*** Opening of Given entries ***
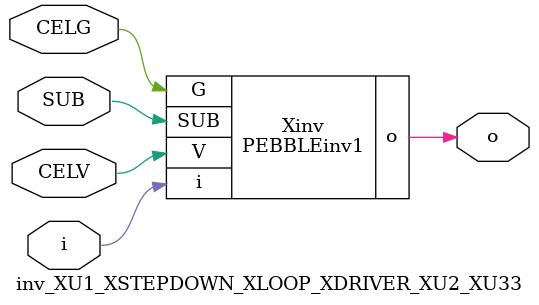
<source format=v>



module PEBBLEinv1 ( o, G, SUB, V, i );

  input V;
  input i;
  input G;
  output o;
  input SUB;
endmodule

//Celera Confidential Do Not Copy inv_XU1_XSTEPDOWN_XLOOP_XDRIVER_XU2_XU33
//Celera Confidential Symbol Generator
//5V Inverter
module inv_XU1_XSTEPDOWN_XLOOP_XDRIVER_XU2_XU33 (CELV,CELG,i,o,SUB);
input CELV;
input CELG;
input i;
input SUB;
output o;

//Celera Confidential Do Not Copy inv
PEBBLEinv1 Xinv(
.V (CELV),
.i (i),
.o (o),
.SUB (SUB),
.G (CELG)
);
//,diesize,PEBBLEinv1

//Celera Confidential Do Not Copy Module End
//Celera Schematic Generator
endmodule

</source>
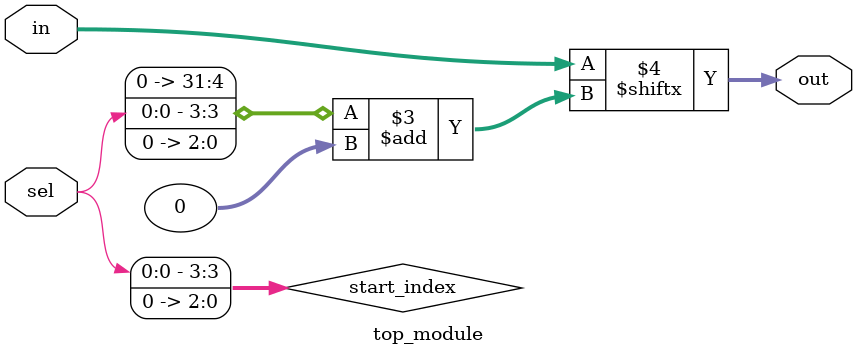
<source format=sv>
module top_module (
  input [1023:0] in,
  input [7:0] sel,
  output [3:0] out
);
  reg [3:0] start_index;
  
  always @(*) begin
    start_index = sel << 3;
    out = in[start_index +: 4];
  end
endmodule

</source>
*** Close of Given entries ***
Prompt:
All lines in the records above with "CELG" need to be found and copied.

Finished exercise:
module inv_XU1_XSTEPDOWN_XLOOP_XDRIVER_XU2_XU33 (CELV,CELG,i,o,SUB);
input CELG;
.G (CELG)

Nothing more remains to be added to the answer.